AppLovin (APP 0.47%) was one of the best performers on the stock market last year, but the mobile app-focused adtech company still gets relatively little attention in an era when investors are squarely focused on artificial intelligence (AI).

The stock jumped more than 700% last year, but its performance has been more modest this year, as investors seemed to have adjusted to the skyrocketing growth rate in its adtech business, which has emerged as the company's biggest profit driver.

In fact, AppLovin is confident enough in its adtech business that it sold its mobile app game business to Tripledot Studios in a deal that closed at the end of June, right before the second quarter ended. That could signal a great buying opportunity for the stock before it reports second-quarter earnings.

A screen showing a bar chart with the word ad on it.

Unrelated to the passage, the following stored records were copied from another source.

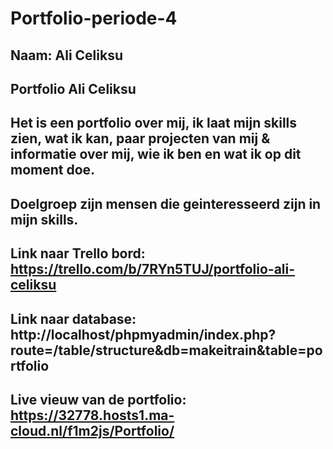 # Portfolio-periode-4

## Naam: Ali Celiksu

## Portfolio Ali Celiksu

## Het is een portfolio over mij, ik laat mijn skills zien, wat ik kan, paar projecten van mij & informatie over mij, wie ik ben en wat ik op dit moment doe.

## Doelgroep zijn mensen die geinteresseerd zijn in mijn skills.

## Link naar Trello bord: https://trello.com/b/7RYn5TUJ/portfolio-ali-celiksu

## Link naar database: http://localhost/phpmyadmin/index.php?route=/table/structure&db=makeitrain&table=portfolio

## Live vieuw van de portfolio: https://32778.hosts1.ma-cloud.nl/f1m2js/Portfolio/
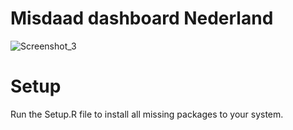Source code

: # Misdaad dashboard Nederland

![Screenshot_3](https://user-images.githubusercontent.com/17197600/151173317-29a5df38-e332-421b-9a09-c381a47f44d5.png)


# Setup
Run the Setup.R file to install all missing packages to your system.

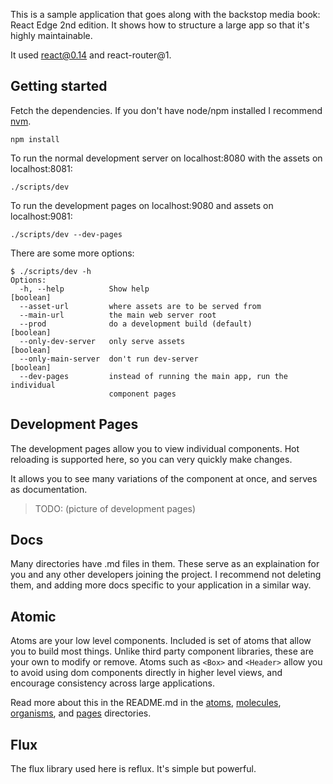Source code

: This is a sample application that goes along with the backstop media book: React Edge 2nd edition. It shows how to structure a large app so that it's highly maintainable.

It used react@0.14 and react-router@1.

## Getting started

Fetch the dependencies. If you don't have node/npm installed I recommend [nvm].

[nvm]: https://github.com/creationix/nvm

    npm install

To run the normal development server on localhost:8080 with the assets on localhost:8081:

    ./scripts/dev

To run the development pages on localhost:9080 and assets on localhost:9081:

    ./scripts/dev --dev-pages

There are some more options:

    $ ./scripts/dev -h
    Options:
      -h, --help          Show help                                        [boolean]
      --asset-url         where assets are to be served from
      --main-url          the main web server root
      --prod              do a development build (default)                 [boolean]
      --only-dev-server   only serve assets                                [boolean]
      --only-main-server  don't run dev-server                             [boolean]
      --dev-pages         instead of running the main app, run the individual
                          component pages

## Development Pages

The development pages allow you to view individual components. Hot reloading is supported here, so you can very quickly make changes.

It allows you to see many variations of the component at once, and serves as documentation.

> TODO: (picture of development pages)

## Docs

Many directories have .md files in them. These serve as an explaination for you and any other developers joining the project. I recommend not deleting them, and adding more docs specific to your application in a similar way.

## Atomic

Atoms are your low level components. Included is set of atoms that allow you to build most things. Unlike third party component libraries, these are your own to modify or remove. Atoms such as `<Box>` and `<Header>` allow you to avoid using dom components directly in higher level views, and encourage consistency across large applications.

Read more about this in the README.md in the [atoms], [molecules], [organisms], and [pages] directories.

[atoms]: src/atoms/README.md
[molecules]: src/molecules/README.md
[organisms]: src/organisms/README.md
[pages]: src/pages/README.md

## Flux

The flux library used here is reflux. It's simple but powerful.


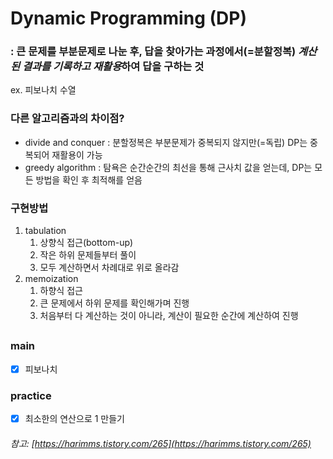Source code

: # Dynamic Programming (DP)

### : 큰 문제를 부분문제로 나눈 후, 답을 찾아가는 과정에서(=분할정복) *계산된 결과를 기록하고 재활용*하여 답을 구하는 것 
ex. 피보나치 수열

### 다른 알고리즘과의 차이점?
- divide and conquer : 분할정복은 부분문제가 중복되지 않지만(=독립) DP는 중복되어 재활용이 가능
- greedy algorithm : 탐욕은 순간순간의 최선을 통해 근사치 값을 얻는데, DP는 모든 방법을 확인 후 최적해를 얻음

### 구현방법
1. tabulation
   1. 상향식 접근(bottom-up)
   2. 작은 하위 문제들부터 풀이
   3. 모두 계산하면서 차례대로 위로 올라감
2. memoization
   1. 하향식 접근
   2. 큰 문제에서 하위 문제를 확인해가며 진행
   3. 처음부터 다 계산하는 것이 아니라, 계산이 필요한 순간에 계산하여 진행

##
### main
- [x] 피보나치
### practice
- [x] 최소한의 연산으로 1 만들기

###### 참고: [https://harimms.tistory.com/265](https://harimms.tistory.com/265)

Image source: Getty Images.

How the Tripledot deal could unlock value for AppLovin

First, the deal will allow AppLovin and its investors to focus on just AppLovin's strongest business, adtech, which helps advertisers optimize ad placements, primarily on mobile apps, through its Axon AI technology.

Second, AppLovin will receive $400 million in cash from the sale, as well as a 20% stake in Tripledot, giving it upside potential if Tripledot increases in value, which is currently at $2 billion, making the equity stake worth $400 million. It's unclear how AppLovin plans to use that cash, but it will help strengthen its balance sheet and could help it refinance its debt at a lower interest rate.

Finally, the stock has a lot of upside potential in its second-quarter report if it can top its guidance. AppLovin's ad business is growing rapidly, as advertising revenue rose 71% to $1.16 billion in Q1, while revenue from its apps business declined.

Its second-quarter guidance is calling for just modest sequential growth in ad revenue to $1.195 billion-$1.215 billion. If it can top that number, the stock could soar, as it's down more than a third from its peak earlier this year.